--- PROBLEM STATEMENT ---
Please begin with the line containing "4: (347, 221)" and reproduce each line exactly until the records below end, without any pictures.

--- LISTED ENTRIES ---
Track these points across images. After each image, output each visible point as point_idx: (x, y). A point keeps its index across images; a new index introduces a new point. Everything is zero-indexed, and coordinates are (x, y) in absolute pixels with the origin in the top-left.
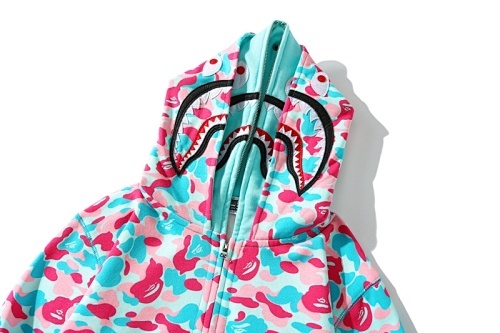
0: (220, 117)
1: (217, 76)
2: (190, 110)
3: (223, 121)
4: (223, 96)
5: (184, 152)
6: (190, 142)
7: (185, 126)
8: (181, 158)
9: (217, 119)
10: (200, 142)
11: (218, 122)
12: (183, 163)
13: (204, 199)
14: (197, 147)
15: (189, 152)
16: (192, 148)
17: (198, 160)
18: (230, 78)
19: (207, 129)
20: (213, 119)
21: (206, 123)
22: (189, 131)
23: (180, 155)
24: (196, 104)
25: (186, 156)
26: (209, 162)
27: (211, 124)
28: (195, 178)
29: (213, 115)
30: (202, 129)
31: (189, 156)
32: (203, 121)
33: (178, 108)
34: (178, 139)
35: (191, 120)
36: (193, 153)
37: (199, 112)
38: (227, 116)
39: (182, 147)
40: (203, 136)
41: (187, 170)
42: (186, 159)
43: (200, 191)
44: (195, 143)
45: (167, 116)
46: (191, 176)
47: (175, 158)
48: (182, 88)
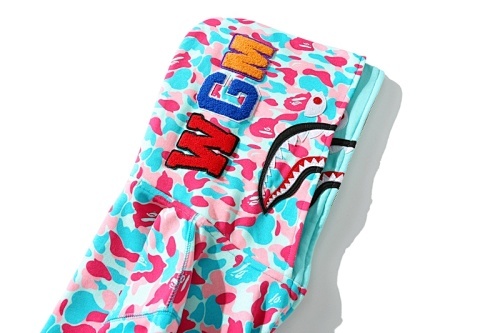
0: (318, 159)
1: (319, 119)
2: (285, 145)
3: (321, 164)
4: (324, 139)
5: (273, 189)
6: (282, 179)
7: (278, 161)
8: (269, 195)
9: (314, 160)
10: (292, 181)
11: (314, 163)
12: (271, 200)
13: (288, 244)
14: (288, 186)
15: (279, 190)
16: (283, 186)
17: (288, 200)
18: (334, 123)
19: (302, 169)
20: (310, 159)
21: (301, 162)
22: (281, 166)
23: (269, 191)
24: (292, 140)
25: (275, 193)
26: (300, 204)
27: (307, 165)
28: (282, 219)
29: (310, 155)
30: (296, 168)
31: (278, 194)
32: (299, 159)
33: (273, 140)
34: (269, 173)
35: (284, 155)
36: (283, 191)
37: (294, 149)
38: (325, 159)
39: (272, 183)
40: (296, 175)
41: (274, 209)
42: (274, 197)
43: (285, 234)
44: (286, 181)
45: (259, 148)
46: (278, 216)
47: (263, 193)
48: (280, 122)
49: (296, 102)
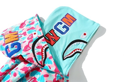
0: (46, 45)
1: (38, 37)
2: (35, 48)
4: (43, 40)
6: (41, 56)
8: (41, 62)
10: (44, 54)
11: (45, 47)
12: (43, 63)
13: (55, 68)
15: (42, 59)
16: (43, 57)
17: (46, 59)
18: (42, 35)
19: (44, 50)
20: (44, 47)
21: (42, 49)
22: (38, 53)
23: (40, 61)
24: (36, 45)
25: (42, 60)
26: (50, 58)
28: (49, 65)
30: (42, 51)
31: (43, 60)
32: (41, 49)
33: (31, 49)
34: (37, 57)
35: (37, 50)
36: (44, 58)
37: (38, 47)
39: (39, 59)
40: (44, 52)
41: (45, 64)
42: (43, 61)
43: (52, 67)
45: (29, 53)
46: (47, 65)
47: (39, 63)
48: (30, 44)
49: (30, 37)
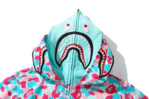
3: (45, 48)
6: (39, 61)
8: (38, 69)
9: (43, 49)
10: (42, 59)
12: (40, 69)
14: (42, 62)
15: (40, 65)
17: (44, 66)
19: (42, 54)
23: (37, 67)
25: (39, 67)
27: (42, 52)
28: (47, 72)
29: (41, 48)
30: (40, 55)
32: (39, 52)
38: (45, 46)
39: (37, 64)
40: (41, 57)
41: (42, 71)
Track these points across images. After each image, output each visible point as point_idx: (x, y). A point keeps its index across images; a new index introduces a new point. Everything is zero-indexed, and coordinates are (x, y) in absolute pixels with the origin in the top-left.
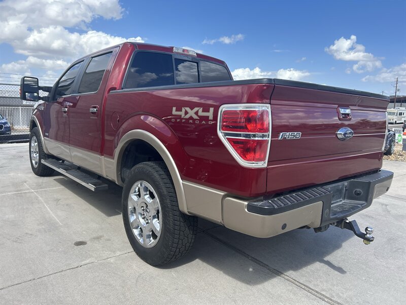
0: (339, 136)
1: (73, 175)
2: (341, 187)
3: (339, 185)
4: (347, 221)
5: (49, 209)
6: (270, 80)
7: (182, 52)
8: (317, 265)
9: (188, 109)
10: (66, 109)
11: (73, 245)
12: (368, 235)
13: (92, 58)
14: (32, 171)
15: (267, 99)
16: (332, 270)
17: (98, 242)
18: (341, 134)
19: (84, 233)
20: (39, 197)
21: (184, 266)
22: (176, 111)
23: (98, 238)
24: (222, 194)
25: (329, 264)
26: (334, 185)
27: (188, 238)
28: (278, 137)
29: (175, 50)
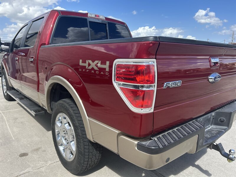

--- ANSWER FOR THIS EXERCISE ---
4: (347, 221)
5: (49, 209)
6: (270, 80)
7: (182, 52)
8: (317, 265)
9: (188, 109)
10: (66, 109)
11: (73, 245)
12: (368, 235)
13: (92, 58)
14: (32, 171)
15: (267, 99)
16: (332, 270)
17: (98, 242)
18: (341, 134)
19: (84, 233)
20: (39, 197)
21: (184, 266)
22: (176, 111)
23: (98, 238)
24: (222, 194)
25: (329, 264)
26: (334, 185)
27: (188, 238)
28: (278, 137)
29: (175, 50)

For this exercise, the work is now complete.